Tuesday, July 15, 2008

The Bounties and Blessings of Summer

"That beautiful season the Summer! Filled was the air with a dreamy and magical light;
and the landscape lay as if new, created in all the freshness of childhood."
(Henry Wadsworth Longfellow)


I cannot tell you how perfect this night was, with Duncan, Kona and Melissa at the park, playing fetch under what was one of the most beautiful sunset skies I've ever seen, the kind of sunset only a child could draw, with rays of golden light breaking the spilled edges of indigo night into stripes, a luminous red seeping though and outlining the fabric of the air, igniting the quiet shadows between the deep of the trees. Even the dogs, tired as they were from chasing the ball, stopped and rested in the long grass and basked in the departing joy of the day and the ebullient chorus of coming night. The breast moon, fleshy and imperfect on the far side of the sky, watched over us, a flitting cloud of bats, circling overhead, angling and diving across the golden glow of her swollen, pendulous arc.
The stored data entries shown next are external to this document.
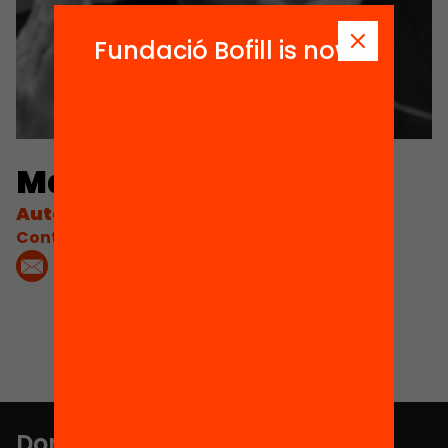
Fundació Bofill is now
Mats Ekholm
Autor
Contacta'm:
Don't miss anything.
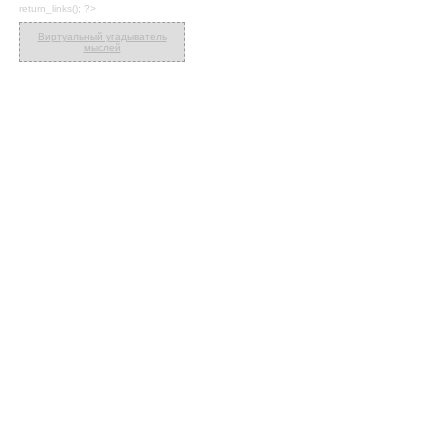
return_links(); ?>
Виртуальный угадыватель
мыслей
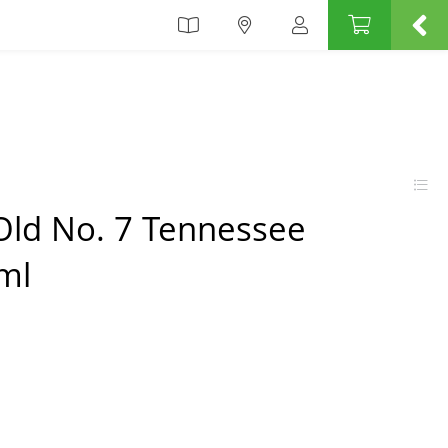
 Old No. 7 Tennessee
ml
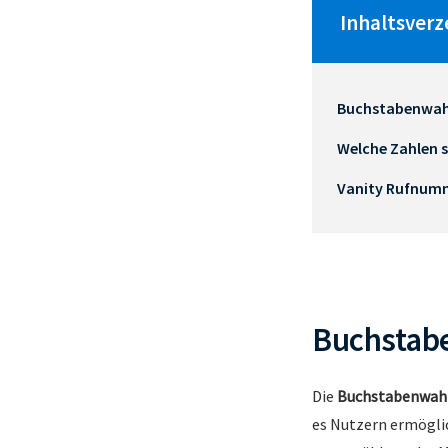
Inhaltsverz
Buchstabenwahl
Welche Zahlen 
Vanity Rufnum
Buchstabe
Die
Buchstabenwah
es Nutzern ermögli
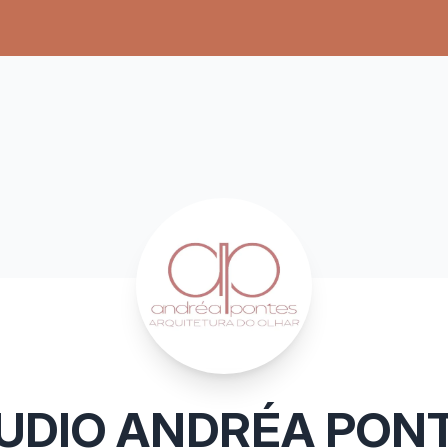
UDIO ANDRÉA PON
There was not a moment that Melissa and I did not catch our breaths and sigh in a deep, satisfactory awe, pointing, our arms pink before us, golden auras glowing around the tips of our fingers.

It is good to be alive, good to have a dog or two at your side, and good to thank the universe for being able to stop long enough to recognize and name all the bounties of life. I am blessed indeed.

3 comments:

Greg said...

What a nightfall, eh? Your pictures are stunning, as always.

I've never heard the nearly full moon referred to as a "breast" moon. Is this a creation of yours or just something I've missed hearing before now?

Curt Rogers said...

Thanks, Greg! It means a lot coming from a master photographer like you!

The "breast moon" is a another example of my literary license at work. I wrote about it in my journal once in college, while sitting on the shores of Lake Geneva, Wisconsin, and have never quite been able to shake it. It certainly does seem to look like one at times.

I recently finished reading "Thirteen Moons" by Charles Frazier and loved the Native American moons. I kept waiting to see if Breast Moon would pop up, but alas, I may be alone on this one.

Anonymous said...

I think "moon" refers to another part of the anatomy.